It's now leaking into other fields. I remember when I first heard stem be changed to steam to include "arts" a laughed at how inclusive and utterly useless it is.

4 comments

Postmodern sociology is revisionist towards trying to see society only through a lens that is also easily probable to be statistically sound, this is because of how more quantitative socioeconomic theories failed to predict very big crises or events in society. It can be argued that asking for scientific rigor in sociology to the same extent as in other human sciences raises the bar too much because to validate some theories the experiments are either impossible, prohibitively expensive, or so massive that they would bias the whole of society.

Also, I think it would marvel you knowing how much things you would call "scientific study" are also heavily politicized.

If this bothers you to a big extent I would recommend you try to find comfort in thinking about postmodern sociology as a religion different than yours. They won't be bothered by it and it will probably fit your mindset in a more soothing way than thinking about them as scientists. It's not that they are trying to publish their findings in ACM TOPLAS or something, they have their own community and books and kinda like it.

If it was treated as religion instead is science I would be open to that, but the papers churned out by "experts" today become policy tomorrow that effect everyone.
Religions dictate and have been dictating policy since forever we had governments and even before that. It's what people understand and mostly everyone seems to be ok with it.
I do think of it as a religion—one that is state sponsored and masquerades as science.
They even make up math. I had a sociology prof in college teach us that to mathematically determine that there is a difference between groups, the difference between the means had to be greater than the range in either group (not even any reference to sample size). I replied that by this test you couldn't even determine that there is a height difference between men and women, and the prof said that in fact you can't and that it was a good example of this test.
That professor was wrong or your understanding is.

There are plenty of statistically viable ways to determine differences between groups. Even a simple T-test is usually sufficient.

The difference of means does not have to be more than the range in either group. Standard deviation is what’s important here. You use a test statistic to determine the relative value of the real mean within a confidence interval. It’s whether these intervals overlap that you can determine a significant difference between groups.

I know that the professor was wrong. That was the point of the comment. That a professor in a so called science class could get the math so comically wrong.
Sociology is way more rigorous than you’re making it out to be. Studying people is hard, but it’s making good faith effort in that direction, reproducibility crisis notwithstanding.

Take the “Sokal 2.0” affair, where some profs sent obviously bogus research to various journals.
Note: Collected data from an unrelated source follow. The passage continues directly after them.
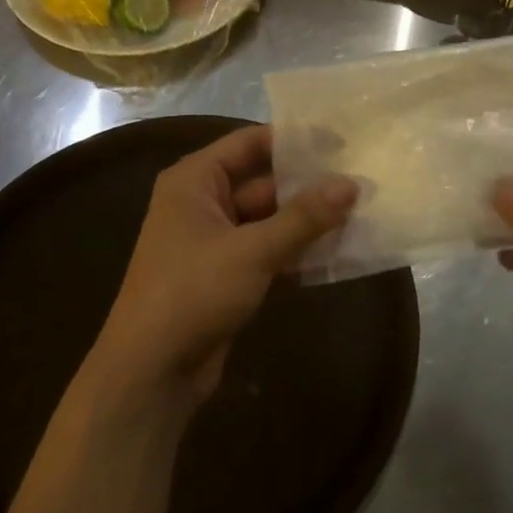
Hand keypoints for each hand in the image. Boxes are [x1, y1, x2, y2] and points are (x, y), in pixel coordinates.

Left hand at [95, 125, 355, 409]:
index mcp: (195, 182)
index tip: (340, 140)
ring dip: (308, 220)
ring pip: (271, 219)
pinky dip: (297, 250)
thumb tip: (352, 184)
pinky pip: (269, 249)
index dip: (294, 139)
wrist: (151, 373)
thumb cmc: (192, 293)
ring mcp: (216, 241)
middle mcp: (203, 203)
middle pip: (264, 182)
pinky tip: (338, 251)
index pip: (250, 142)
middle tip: (360, 179)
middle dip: (310, 185)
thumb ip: (304, 216)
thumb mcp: (252, 250)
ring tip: (360, 212)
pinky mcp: (228, 274)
Notably, while they were able to get “rape culture among dogs at the dog park” (or maybe it was racism, easy to look up) published in a gender studies journal, they couldn’t get published in sociology journals. Sociology has standards. The absurdities committed by gender studies as an institution don’t falsify racism/other forms of oppression. They might be wrong, but you’re certainly not right.

>Sociology has standards.

Mostly political and much of it unreproducible. Desperate political academics using non science to argue their opinions and right and citing each other into fake legitimacy.
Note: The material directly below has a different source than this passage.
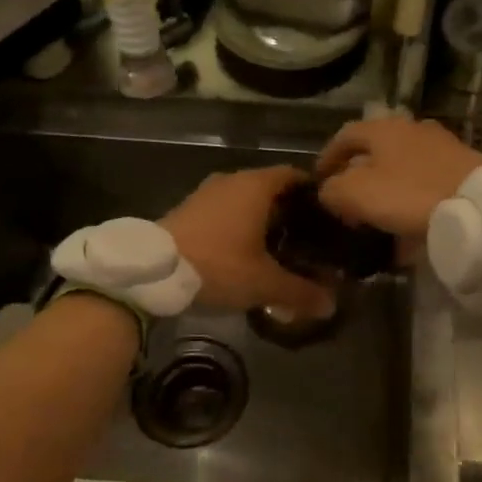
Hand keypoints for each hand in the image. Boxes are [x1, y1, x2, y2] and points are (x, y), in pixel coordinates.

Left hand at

Garbage studies garbage standards garbage journals from people who couldn't hack it elsewhere.

Please don't take HN threads on generic ideological tangents. They are boring and repetitive and therefore off topic here.
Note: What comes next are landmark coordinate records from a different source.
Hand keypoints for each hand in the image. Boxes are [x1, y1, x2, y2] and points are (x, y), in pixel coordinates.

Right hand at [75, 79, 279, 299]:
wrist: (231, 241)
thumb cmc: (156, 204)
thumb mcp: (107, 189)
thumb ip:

https://news.ycombinator.com/newsguidelines.html

It wasnt an unrelated tangent. It's directly related to the drivel in op.
Tangents are always related at some point. The problem is not where they start, but what they lead to. If they start from drivel but lead to hotter drivel, like internet ideology wars, HN gets much worse. Please just avoid generic ideological battle here.
Fair enough, although I think it's unavoidable when you're talking about what I think to be essentially made up terms.
It is odd that your comment was “ideological battle” but not the original article. I guess the original was sufficiently jargon-laden.